Buku-Buku Berwaktu, oleh Arif Yudistira



Sebuah buku, menyimpan memori. Ia tak bisa dilepaskan begitu saja dengan pembacanya: intim. Dalam keintiman itulah kita menemukan semacam dunia yang tak terbahasakan bersama buku. Maka, tatkala buku itu hilang, rusak, sobek, ada semacam goresan yang tak tertahankan dalam lubuk jiwa kita. Orang tentu memiliki kenangan yang dekat, bahkan sampai terngiang jauh saat sudah membaca dan meletakkan buku. Buku-buku itu sekali lagi, bukan sekadar deretan kata-kata yang kemudian diingat-ingat dengan penuh hayat. Jauh dari itu, ia seperti menubuh, mengkristal di pikiran kita, karena itulah, jadi tak terlupakan.
Nidah Kirani, itulah nama tokoh dalam novel ini. Novel itu kuingat betul karena pernah membacanya sampai dua kali. Jarang sekali saya membaca cerita sampai dua kali. Konon buku ini dibubuhi dengan cover bertuliskan “diangkat dari kisah nyata”. Penulisnya berasal dari Yogyakarta. Dulu, aku mengenalinya lewat buku kecil berisi kumpulan kata-kata mutiara. Kini, ia menerbitkan kata-kata mutiara itu menjadi buku besar semacam pembacaan karya-karya Pram yang diberi judul Ideologi Saya Adalah Pramis. Inilah buku penulis novel itu, Muhidin M Dahlan. Buku berjudul Tuhan, Izinkan Aku Jadi Pelacur membuat saya terkesan bukan hanya karena pencarian jati diri si tokoh dalam novel itu. Tetapi, cara mengungkapkan yang begitu mengalir. Seolah penulis bukan orang kedua atau ketiga, tetapi orang pertama.

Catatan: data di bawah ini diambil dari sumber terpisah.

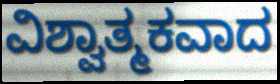
ವಿಶ್ವಾತ್ಮಕವಾದ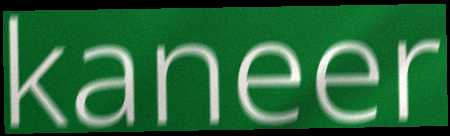
kaneerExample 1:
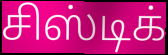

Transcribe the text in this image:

சிஸ்டிக்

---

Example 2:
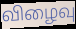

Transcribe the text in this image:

விழைவு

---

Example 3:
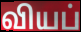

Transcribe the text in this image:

வியப்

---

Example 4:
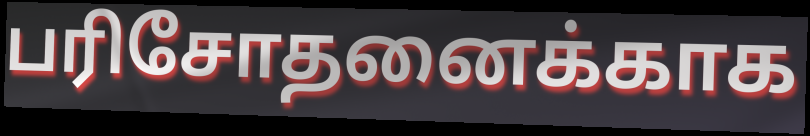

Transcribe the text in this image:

பரிசோதனைக்காக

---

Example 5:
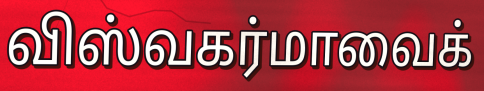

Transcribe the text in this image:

விஸ்வகர்மாவைக்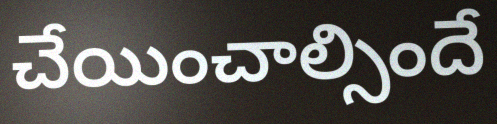
చేయించాల్సిందే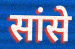
सांसेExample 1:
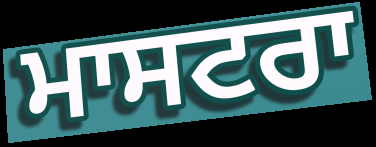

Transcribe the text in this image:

ਮਾਸਟਰਾ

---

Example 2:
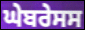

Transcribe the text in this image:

ਘੇਬਰੇਸਸ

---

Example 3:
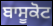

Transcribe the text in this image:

ਬਾਸੂਕੋਟ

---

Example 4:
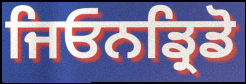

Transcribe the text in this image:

ਜਿਓਨਡ੍ਰਿਡੋ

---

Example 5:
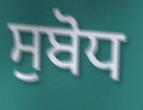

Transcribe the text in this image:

ਸੁਬੋਧ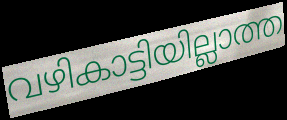
വഴികാട്ടിയില്ലാത്ത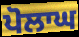
ਪੋਲਾਘ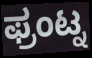
ಫ್ರಂಟ್ನ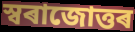
স্বৰাজোত্তৰ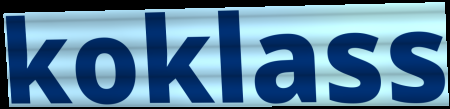
koklassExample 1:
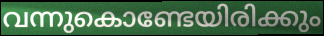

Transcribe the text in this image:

വന്നുകൊണ്ടേയിരിക്കും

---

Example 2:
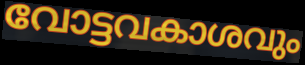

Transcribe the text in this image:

വോട്ടവകാശവും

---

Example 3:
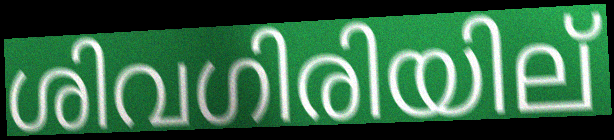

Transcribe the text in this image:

ശിവഗിരിയില്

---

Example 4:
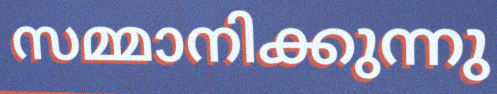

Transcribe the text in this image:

സമ്മാനിക്കുന്നു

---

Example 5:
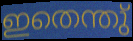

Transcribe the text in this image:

ഇതെന്തു്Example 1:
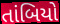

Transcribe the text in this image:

તાંબિયો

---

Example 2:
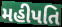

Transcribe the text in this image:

મહીપતિ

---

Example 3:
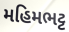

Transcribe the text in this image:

મહિમભટ્ટ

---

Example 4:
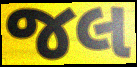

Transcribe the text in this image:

જલ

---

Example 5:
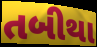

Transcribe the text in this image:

તબીથા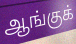
ஆங்குக்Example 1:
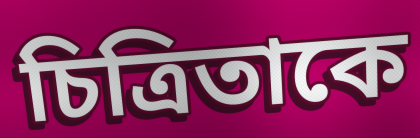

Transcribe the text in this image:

চিত্রিতাকে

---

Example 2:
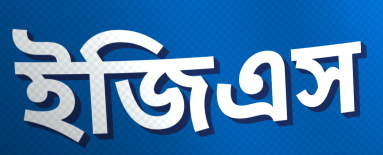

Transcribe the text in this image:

ইজিএস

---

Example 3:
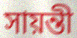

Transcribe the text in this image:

সায়ন্তী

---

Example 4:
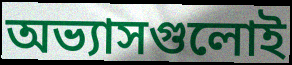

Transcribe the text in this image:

অভ্যাসগুলোই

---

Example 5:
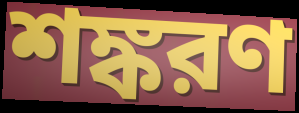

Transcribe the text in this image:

শঙ্করণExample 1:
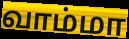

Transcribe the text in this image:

வாம்மா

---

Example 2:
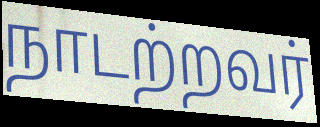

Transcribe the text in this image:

நாடற்றவர்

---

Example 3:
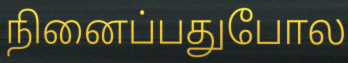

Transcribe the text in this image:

நினைப்பதுபோல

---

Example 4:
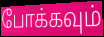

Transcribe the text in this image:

Saya terkesan lebih jauh saat mengisahkan Parangkusumo. Sampai saat ini saya belum tahu posisi mana sebenarnya Parangkusumo itu,meski sudah dua kali ke Parangtritis. Barangkali itulah kekuatan buku, bisa mengajak kita tertarik, penasaran dan seolah-olah ingin menziarahi tempat-tempat yang dikisahkan di dalamnya. Maklum, waktu itu masih menjadi mahasiwa yang sedang dalam pencarian jati diri. Maka membaca buku ini seperti mengoyak-oyak batin kita untuk diajak merasakan perasaan serta emosionalitas si tokoh lebih dalam.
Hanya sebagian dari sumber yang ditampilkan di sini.